To-do item: Put every line of the rows below into a numbered list, leaving out blank lines.

(Records shown begins)

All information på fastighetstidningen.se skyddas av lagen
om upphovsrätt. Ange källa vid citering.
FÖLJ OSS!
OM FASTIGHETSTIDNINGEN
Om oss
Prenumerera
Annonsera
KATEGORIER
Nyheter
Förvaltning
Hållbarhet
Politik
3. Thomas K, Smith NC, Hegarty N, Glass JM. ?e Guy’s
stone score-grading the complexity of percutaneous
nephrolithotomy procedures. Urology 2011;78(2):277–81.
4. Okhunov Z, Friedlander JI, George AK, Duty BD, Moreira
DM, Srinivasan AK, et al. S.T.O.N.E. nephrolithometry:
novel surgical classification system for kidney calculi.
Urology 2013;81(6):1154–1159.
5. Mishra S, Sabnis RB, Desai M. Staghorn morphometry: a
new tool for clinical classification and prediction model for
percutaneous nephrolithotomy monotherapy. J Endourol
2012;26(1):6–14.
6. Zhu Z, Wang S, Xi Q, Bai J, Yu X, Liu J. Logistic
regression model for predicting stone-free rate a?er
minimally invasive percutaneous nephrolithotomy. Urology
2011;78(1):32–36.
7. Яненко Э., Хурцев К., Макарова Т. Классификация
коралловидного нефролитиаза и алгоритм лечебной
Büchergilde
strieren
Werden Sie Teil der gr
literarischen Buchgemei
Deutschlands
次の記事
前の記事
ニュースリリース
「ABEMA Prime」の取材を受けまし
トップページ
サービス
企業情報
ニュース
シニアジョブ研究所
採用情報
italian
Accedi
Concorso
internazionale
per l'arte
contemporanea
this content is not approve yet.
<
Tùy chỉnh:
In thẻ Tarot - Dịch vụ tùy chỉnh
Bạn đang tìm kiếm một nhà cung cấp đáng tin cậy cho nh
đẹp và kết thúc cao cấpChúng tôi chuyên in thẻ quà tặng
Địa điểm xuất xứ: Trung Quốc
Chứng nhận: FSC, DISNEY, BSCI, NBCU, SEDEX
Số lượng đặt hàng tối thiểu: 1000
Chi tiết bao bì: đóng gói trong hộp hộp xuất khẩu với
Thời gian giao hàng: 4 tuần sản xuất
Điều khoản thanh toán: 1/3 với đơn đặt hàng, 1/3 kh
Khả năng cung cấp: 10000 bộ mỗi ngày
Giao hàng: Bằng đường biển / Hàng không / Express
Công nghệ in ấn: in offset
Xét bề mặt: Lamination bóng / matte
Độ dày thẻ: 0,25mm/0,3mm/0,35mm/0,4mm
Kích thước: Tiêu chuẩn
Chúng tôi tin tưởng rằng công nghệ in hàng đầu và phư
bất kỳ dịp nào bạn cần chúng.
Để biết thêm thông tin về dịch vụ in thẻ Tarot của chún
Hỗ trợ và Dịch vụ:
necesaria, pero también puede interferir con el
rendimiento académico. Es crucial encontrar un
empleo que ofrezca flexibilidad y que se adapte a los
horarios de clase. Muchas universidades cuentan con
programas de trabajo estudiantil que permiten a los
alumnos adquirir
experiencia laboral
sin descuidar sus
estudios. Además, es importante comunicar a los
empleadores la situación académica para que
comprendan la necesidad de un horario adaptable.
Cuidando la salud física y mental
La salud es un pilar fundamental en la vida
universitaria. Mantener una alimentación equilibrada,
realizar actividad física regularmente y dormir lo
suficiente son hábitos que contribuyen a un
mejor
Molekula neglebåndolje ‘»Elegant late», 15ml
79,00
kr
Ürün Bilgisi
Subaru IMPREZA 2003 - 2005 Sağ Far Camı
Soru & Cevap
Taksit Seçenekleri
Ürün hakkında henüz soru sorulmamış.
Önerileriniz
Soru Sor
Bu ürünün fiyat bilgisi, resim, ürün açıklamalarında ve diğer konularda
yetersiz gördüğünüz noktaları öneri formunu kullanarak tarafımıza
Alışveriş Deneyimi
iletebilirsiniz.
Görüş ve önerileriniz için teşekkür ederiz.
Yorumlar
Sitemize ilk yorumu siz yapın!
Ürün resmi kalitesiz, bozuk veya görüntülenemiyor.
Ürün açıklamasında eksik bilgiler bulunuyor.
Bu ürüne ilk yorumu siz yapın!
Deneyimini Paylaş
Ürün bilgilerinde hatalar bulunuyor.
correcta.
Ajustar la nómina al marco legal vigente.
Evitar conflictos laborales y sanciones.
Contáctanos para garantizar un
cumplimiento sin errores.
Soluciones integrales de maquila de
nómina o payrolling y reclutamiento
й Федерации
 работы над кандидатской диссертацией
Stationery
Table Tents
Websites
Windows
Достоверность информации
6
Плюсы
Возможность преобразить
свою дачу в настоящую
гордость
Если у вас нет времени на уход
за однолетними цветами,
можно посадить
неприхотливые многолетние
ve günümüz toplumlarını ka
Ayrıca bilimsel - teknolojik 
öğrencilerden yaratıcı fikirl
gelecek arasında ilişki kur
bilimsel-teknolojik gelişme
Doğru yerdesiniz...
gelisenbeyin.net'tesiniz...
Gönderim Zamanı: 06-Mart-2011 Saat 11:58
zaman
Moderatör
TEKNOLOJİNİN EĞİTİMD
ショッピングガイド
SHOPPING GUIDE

(Records shown ends)

Answer space:
1. All information på fastighetstidningen.se skyddas av lagen
2. om upphovsrätt. Ange källa vid citering.
3. FÖLJ OSS!
4. OM FASTIGHETSTIDNINGEN
5. Om oss
6. Prenumerera
7. Annonsera
8. KATEGORIER
9. Nyheter
10. Förvaltning
11. Hållbarhet
12. Politik
13. 3. Thomas K, Smith NC, Hegarty N, Glass JM. ?e Guy’s
14. stone score-grading the complexity of percutaneous
15. nephrolithotomy procedures. Urology 2011;78(2):277–81.
16. 4. Okhunov Z, Friedlander JI, George AK, Duty BD, Moreira
17. DM, Srinivasan AK, et al. S.T.O.N.E. nephrolithometry:
18. novel surgical classification system for kidney calculi.
19. Urology 2013;81(6):1154–1159.
20. 5. Mishra S, Sabnis RB, Desai M. Staghorn morphometry: a
21. new tool for clinical classification and prediction model for
22. percutaneous nephrolithotomy monotherapy. J Endourol
23. 2012;26(1):6–14.
24. 6. Zhu Z, Wang S, Xi Q, Bai J, Yu X, Liu J. Logistic
25. regression model for predicting stone-free rate a?er
26. minimally invasive percutaneous nephrolithotomy. Urology
27. 2011;78(1):32–36.
28. 7. Яненко Э., Хурцев К., Макарова Т. Классификация
29. коралловидного нефролитиаза и алгоритм лечебной
30. Büchergilde
31. strieren
32. Werden Sie Teil der gr
33. literarischen Buchgemei
34. Deutschlands
35. 次の記事
36. 前の記事
37. ニュースリリース
38. 「ABEMA Prime」の取材を受けまし
39. トップページ
40. サービス
41. 企業情報
42. ニュース
43. シニアジョブ研究所
44. 採用情報
45. italian
46. Accedi
47. Concorso
48. internazionale
49. per l'arte
50. contemporanea
51. this content is not approve yet.
52. <
53. Tùy chỉnh:
54. In thẻ Tarot - Dịch vụ tùy chỉnh
55. Bạn đang tìm kiếm một nhà cung cấp đáng tin cậy cho nh
56. đẹp và kết thúc cao cấpChúng tôi chuyên in thẻ quà tặng
57. Địa điểm xuất xứ: Trung Quốc
58. Chứng nhận: FSC, DISNEY, BSCI, NBCU, SEDEX
59. Số lượng đặt hàng tối thiểu: 1000
60. Chi tiết bao bì: đóng gói trong hộp hộp xuất khẩu với
61. Thời gian giao hàng: 4 tuần sản xuất
62. Điều khoản thanh toán: 1/3 với đơn đặt hàng, 1/3 kh
63. Khả năng cung cấp: 10000 bộ mỗi ngày
64. Giao hàng: Bằng đường biển / Hàng không / Express
65. Công nghệ in ấn: in offset
66. Xét bề mặt: Lamination bóng / matte
67. Độ dày thẻ: 0,25mm/0,3mm/0,35mm/0,4mm
68. Kích thước: Tiêu chuẩn
69. Chúng tôi tin tưởng rằng công nghệ in hàng đầu và phư
70. bất kỳ dịp nào bạn cần chúng.
71. Để biết thêm thông tin về dịch vụ in thẻ Tarot của chún
72. Hỗ trợ và Dịch vụ:
73. necesaria, pero también puede interferir con el
74. rendimiento académico. Es crucial encontrar un
75. empleo que ofrezca flexibilidad y que se adapte a los
76. horarios de clase. Muchas universidades cuentan con
77. programas de trabajo estudiantil que permiten a los
78. alumnos adquirir
79. experiencia laboral
80. sin descuidar sus
81. estudios. Además, es importante comunicar a los
82. empleadores la situación académica para que
83. comprendan la necesidad de un horario adaptable.
84. Cuidando la salud física y mental
85. La salud es un pilar fundamental en la vida
86. universitaria. Mantener una alimentación equilibrada,
87. realizar actividad física regularmente y dormir lo
88. suficiente son hábitos que contribuyen a un
89. mejor
90. Molekula neglebåndolje ‘»Elegant late», 15ml
91. 79,00
92. kr
93. Ürün Bilgisi
94. Subaru IMPREZA 2003 - 2005 Sağ Far Camı
95. Soru & Cevap
96. Taksit Seçenekleri
97. Ürün hakkında henüz soru sorulmamış.
98. Önerileriniz
99. Soru Sor
100. Bu ürünün fiyat bilgisi, resim, ürün açıklamalarında ve diğer konularda
101. yetersiz gördüğünüz noktaları öneri formunu kullanarak tarafımıza
102. Alışveriş Deneyimi
103. iletebilirsiniz.
104. Görüş ve önerileriniz için teşekkür ederiz.
105. Yorumlar
106. Sitemize ilk yorumu siz yapın!
107. Ürün resmi kalitesiz, bozuk veya görüntülenemiyor.
108. Ürün açıklamasında eksik bilgiler bulunuyor.
109. Bu ürüne ilk yorumu siz yapın!
110. Deneyimini Paylaş
111. Ürün bilgilerinde hatalar bulunuyor.
112. correcta.
113. Ajustar la nómina al marco legal vigente.
114. Evitar conflictos laborales y sanciones.
115. Contáctanos para garantizar un
116. cumplimiento sin errores.
117. Soluciones integrales de maquila de
118. nómina o payrolling y reclutamiento
119. й Федерации
120.  работы над кандидатской диссертацией
121. Stationery
122. Table Tents
123. Websites
124. Windows
125. Достоверность информации
126. 6
127. Плюсы
128. Возможность преобразить
129. свою дачу в настоящую
130. гордость
131. Если у вас нет времени на уход
132. за однолетними цветами,
133. можно посадить
134. неприхотливые многолетние
135. ve günümüz toplumlarını ka
136. Ayrıca bilimsel - teknolojik 
137. öğrencilerden yaratıcı fikirl
138. gelecek arasında ilişki kur
139. bilimsel-teknolojik gelişme
140. Doğru yerdesiniz...
141. gelisenbeyin.net'tesiniz...
142. Gönderim Zamanı: 06-Mart-2011 Saat 11:58
143. zaman
144. Moderatör
145. TEKNOLOJİNİN EĞİTİMD
146. ショッピングガイド
147. SHOPPING GUIDE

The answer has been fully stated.